Re: workqueue: WARN at at kernel/workqueue.c:2176
From: Peter Zijlstra
Date:  Fri May 16 2014 - 05:35:56 EST
On Fri, May 16, 2014 at 11:50:42AM +0800, Lai Jiangshan wrote:
> After debugging, I found the hotlug-in cpu is atctive but !online in this case.
> the problem was introduced by 5fbd036b.
> Some code assumes that any cpu in cpu_active_mask is also online, but 5fbd036b breaks
> this assumption, so the corresponding code with this assumption should be changed too.

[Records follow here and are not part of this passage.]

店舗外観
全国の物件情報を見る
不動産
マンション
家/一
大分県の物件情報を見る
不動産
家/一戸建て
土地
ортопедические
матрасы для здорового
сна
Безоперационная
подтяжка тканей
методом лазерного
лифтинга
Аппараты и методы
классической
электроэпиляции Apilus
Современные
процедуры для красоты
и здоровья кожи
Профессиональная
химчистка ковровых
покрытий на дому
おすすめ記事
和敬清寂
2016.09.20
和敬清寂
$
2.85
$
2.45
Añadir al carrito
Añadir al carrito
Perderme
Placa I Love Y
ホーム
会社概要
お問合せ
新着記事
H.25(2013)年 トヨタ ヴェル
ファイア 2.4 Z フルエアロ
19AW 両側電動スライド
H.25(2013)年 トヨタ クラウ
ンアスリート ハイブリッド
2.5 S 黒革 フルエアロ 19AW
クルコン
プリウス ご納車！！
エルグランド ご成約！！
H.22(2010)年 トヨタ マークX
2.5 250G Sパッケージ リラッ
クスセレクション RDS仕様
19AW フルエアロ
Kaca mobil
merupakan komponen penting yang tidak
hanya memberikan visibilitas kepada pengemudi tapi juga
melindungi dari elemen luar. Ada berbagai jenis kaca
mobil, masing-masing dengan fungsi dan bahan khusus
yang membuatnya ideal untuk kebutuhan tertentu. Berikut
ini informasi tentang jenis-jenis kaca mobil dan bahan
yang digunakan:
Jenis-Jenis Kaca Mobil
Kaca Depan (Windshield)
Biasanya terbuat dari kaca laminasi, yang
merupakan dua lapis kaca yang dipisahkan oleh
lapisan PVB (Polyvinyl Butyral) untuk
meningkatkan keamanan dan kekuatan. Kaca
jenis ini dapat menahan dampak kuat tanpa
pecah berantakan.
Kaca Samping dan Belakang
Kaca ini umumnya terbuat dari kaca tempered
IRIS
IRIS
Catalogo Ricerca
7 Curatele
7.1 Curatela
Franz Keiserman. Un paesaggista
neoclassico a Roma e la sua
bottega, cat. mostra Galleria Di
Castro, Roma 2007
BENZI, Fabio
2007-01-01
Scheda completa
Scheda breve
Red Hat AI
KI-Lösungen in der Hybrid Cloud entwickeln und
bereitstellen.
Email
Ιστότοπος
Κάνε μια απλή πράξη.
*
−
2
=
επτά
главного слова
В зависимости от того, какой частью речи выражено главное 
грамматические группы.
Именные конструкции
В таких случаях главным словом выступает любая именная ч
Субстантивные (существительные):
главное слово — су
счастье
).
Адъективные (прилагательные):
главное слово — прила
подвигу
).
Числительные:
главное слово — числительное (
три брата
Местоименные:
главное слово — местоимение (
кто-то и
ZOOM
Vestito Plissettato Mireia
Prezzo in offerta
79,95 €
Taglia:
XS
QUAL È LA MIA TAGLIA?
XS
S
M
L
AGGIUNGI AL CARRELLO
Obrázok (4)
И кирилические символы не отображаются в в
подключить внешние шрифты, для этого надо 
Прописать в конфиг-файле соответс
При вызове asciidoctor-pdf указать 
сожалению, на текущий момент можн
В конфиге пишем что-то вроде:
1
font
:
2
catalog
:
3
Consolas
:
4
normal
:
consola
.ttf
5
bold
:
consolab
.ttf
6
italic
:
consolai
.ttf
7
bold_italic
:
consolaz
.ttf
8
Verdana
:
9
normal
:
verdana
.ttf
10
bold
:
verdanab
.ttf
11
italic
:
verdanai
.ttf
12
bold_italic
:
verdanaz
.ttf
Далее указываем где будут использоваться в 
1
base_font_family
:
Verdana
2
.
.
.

Good find, and yes it does that.
> The following patch is just a workaround. After it is applied, the above WARNING
> is gone, but I can't hit the wq problem that you found.
Seeing how the entirety of hotplug is basically duct tape and twigs, the
below isn't that bad.
> ---
> diff --git a/kernel/cpu.c b/kernel/cpu.c
> index a9e710e..253a129 100644
> --- a/kernel/cpu.c
> +++ b/kernel/cpu.c
> @@ -726,9 +726,10 @@ void set_cpu_present(unsigned int cpu, bool present)
>  
>  void set_cpu_online(unsigned int cpu, bool online)
>  {
> -	if (online)
> +	if (online) {
>  		cpumask_set_cpu(cpu, to_cpumask(cpu_online_bits));
> -	else
> +		cpumask_set_cpu(cpu, to_cpumask(cpu_active_bits));
> +	} else
>  		cpumask_clear_cpu(cpu, to_cpumask(cpu_online_bits));
>  }
>  
> diff --git a/kernel/sched/core.c b/kernel/sched/core.c
> index 268a45e..c1a712d 100644
> --- a/kernel/sched/core.c
> +++ b/kernel/sched/core.c
> @@ -5043,7 +5043,6 @@ static int sched_cpu_active(struct notifier_block *nfb,
>  				      unsigned long action, void *hcpu)
>  {
>  	switch (action & ~CPU_TASKS_FROZEN) {
> -	case CPU_STARTING:
>  	case CPU_DOWN_FAILED:
>  		set_cpu_active((long)hcpu, true);
>  		return NOTIFY_OK;
Attachment:
pgptiVPeZL7zC.pgp
Description: PGP signature